[Dataset records]

========================

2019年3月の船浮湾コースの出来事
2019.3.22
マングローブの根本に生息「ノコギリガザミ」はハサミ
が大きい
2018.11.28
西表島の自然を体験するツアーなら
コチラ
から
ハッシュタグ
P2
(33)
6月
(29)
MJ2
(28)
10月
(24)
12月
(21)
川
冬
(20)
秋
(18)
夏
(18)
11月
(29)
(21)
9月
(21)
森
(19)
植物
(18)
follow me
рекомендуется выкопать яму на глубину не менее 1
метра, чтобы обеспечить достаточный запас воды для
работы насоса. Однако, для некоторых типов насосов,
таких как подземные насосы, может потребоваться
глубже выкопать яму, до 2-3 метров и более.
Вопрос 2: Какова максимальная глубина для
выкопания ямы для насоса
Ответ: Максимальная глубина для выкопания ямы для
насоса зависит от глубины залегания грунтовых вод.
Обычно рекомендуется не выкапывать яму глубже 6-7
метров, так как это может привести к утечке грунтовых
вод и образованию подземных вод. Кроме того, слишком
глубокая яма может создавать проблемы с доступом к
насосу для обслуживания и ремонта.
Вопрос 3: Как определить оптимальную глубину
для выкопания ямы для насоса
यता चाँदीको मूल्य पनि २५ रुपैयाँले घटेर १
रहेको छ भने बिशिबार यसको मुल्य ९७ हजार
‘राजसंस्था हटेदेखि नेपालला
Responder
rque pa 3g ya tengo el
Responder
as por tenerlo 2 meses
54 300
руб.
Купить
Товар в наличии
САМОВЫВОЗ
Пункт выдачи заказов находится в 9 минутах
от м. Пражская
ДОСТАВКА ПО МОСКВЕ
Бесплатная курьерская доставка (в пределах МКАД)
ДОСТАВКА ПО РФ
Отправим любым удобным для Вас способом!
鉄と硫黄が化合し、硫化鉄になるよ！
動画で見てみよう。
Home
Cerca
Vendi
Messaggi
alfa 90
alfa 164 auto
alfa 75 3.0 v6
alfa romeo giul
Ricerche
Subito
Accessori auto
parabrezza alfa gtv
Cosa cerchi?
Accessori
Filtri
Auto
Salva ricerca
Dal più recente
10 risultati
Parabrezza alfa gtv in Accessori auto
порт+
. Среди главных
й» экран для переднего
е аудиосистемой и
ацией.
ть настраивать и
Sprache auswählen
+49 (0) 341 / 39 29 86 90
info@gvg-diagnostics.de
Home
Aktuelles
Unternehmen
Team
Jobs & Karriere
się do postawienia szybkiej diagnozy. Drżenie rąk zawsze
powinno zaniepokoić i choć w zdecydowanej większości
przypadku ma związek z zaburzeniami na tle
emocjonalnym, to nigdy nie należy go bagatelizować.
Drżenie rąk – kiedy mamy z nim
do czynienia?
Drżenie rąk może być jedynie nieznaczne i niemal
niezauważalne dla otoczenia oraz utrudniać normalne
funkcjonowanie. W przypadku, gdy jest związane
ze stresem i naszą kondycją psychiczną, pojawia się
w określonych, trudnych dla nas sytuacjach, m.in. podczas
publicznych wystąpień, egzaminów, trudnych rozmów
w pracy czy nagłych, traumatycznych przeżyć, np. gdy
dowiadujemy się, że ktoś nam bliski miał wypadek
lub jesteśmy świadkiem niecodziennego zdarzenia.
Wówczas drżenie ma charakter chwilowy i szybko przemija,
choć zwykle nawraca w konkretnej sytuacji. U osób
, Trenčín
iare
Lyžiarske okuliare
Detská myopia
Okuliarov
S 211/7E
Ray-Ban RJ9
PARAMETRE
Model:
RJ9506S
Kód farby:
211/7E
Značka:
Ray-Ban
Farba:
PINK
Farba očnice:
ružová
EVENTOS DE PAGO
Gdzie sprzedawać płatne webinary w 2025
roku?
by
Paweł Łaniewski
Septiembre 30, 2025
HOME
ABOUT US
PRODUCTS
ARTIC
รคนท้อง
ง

========================

- TASK ITEM: Copy the entire listing above, keeping every line and character unchanged.

- SOLVED PROBLEM:
2019年3月の船浮湾コースの出来事
2019.3.22
マングローブの根本に生息「ノコギリガザミ」はハサミ
が大きい
2018.11.28
西表島の自然を体験するツアーなら
コチラ
から
ハッシュタグ
P2
(33)
6月
(29)
MJ2
(28)
10月
(24)
12月
(21)
川
冬
(20)
秋
(18)
夏
(18)
11月
(29)
(21)
9月
(21)
森
(19)
植物
(18)
follow me
рекомендуется выкопать яму на глубину не менее 1
метра, чтобы обеспечить достаточный запас воды для
работы насоса. Однако, для некоторых типов насосов,
таких как подземные насосы, может потребоваться
глубже выкопать яму, до 2-3 метров и более.
Вопрос 2: Какова максимальная глубина для
выкопания ямы для насоса
Ответ: Максимальная глубина для выкопания ямы для
насоса зависит от глубины залегания грунтовых вод.
Обычно рекомендуется не выкапывать яму глубже 6-7
метров, так как это может привести к утечке грунтовых
вод и образованию подземных вод. Кроме того, слишком
глубокая яма может создавать проблемы с доступом к
насосу для обслуживания и ремонта.
Вопрос 3: Как определить оптимальную глубину
для выкопания ямы для насоса
यता चाँदीको मूल्य पनि २५ रुपैयाँले घटेर १
रहेको छ भने बिशिबार यसको मुल्य ९७ हजार
‘राजसंस्था हटेदेखि नेपालला
Responder
rque pa 3g ya tengo el
Responder
as por tenerlo 2 meses
54 300
руб.
Купить
Товар в наличии
САМОВЫВОЗ
Пункт выдачи заказов находится в 9 минутах
от м. Пражская
ДОСТАВКА ПО МОСКВЕ
Бесплатная курьерская доставка (в пределах МКАД)
ДОСТАВКА ПО РФ
Отправим любым удобным для Вас способом!
鉄と硫黄が化合し、硫化鉄になるよ！
動画で見てみよう。
Home
Cerca
Vendi
Messaggi
alfa 90
alfa 164 auto
alfa 75 3.0 v6
alfa romeo giul
Ricerche
Subito
Accessori auto
parabrezza alfa gtv
Cosa cerchi?
Accessori
Filtri
Auto
Salva ricerca
Dal più recente
10 risultati
Parabrezza alfa gtv in Accessori auto
порт+
. Среди главных
й» экран для переднего
е аудиосистемой и
ацией.
ть настраивать и
Sprache auswählen
+49 (0) 341 / 39 29 86 90
info@gvg-diagnostics.de
Home
Aktuelles
Unternehmen
Team
Jobs & Karriere
się do postawienia szybkiej diagnozy. Drżenie rąk zawsze
powinno zaniepokoić i choć w zdecydowanej większości
przypadku ma związek z zaburzeniami na tle
emocjonalnym, to nigdy nie należy go bagatelizować.
Drżenie rąk – kiedy mamy z nim
do czynienia?
Drżenie rąk może być jedynie nieznaczne i niemal
niezauważalne dla otoczenia oraz utrudniać normalne
funkcjonowanie. W przypadku, gdy jest związane
ze stresem i naszą kondycją psychiczną, pojawia się
w określonych, trudnych dla nas sytuacjach, m.in. podczas
publicznych wystąpień, egzaminów, trudnych rozmów
w pracy czy nagłych, traumatycznych przeżyć, np. gdy
dowiadujemy się, że ktoś nam bliski miał wypadek
lub jesteśmy świadkiem niecodziennego zdarzenia.
Wówczas drżenie ma charakter chwilowy i szybko przemija,
choć zwykle nawraca w konkretnej sytuacji. U osób
, Trenčín
iare
Lyžiarske okuliare
Detská myopia
Okuliarov
S 211/7E
Ray-Ban RJ9
PARAMETRE
Model:
RJ9506S
Kód farby:
211/7E
Značka:
Ray-Ban
Farba:
PINK
Farba očnice:
ružová
EVENTOS DE PAGO
Gdzie sprzedawać płatne webinary w 2025
roku?
by
Paweł Łaniewski
Septiembre 30, 2025
HOME
ABOUT US
PRODUCTS
ARTIC
รคนท้อง
ง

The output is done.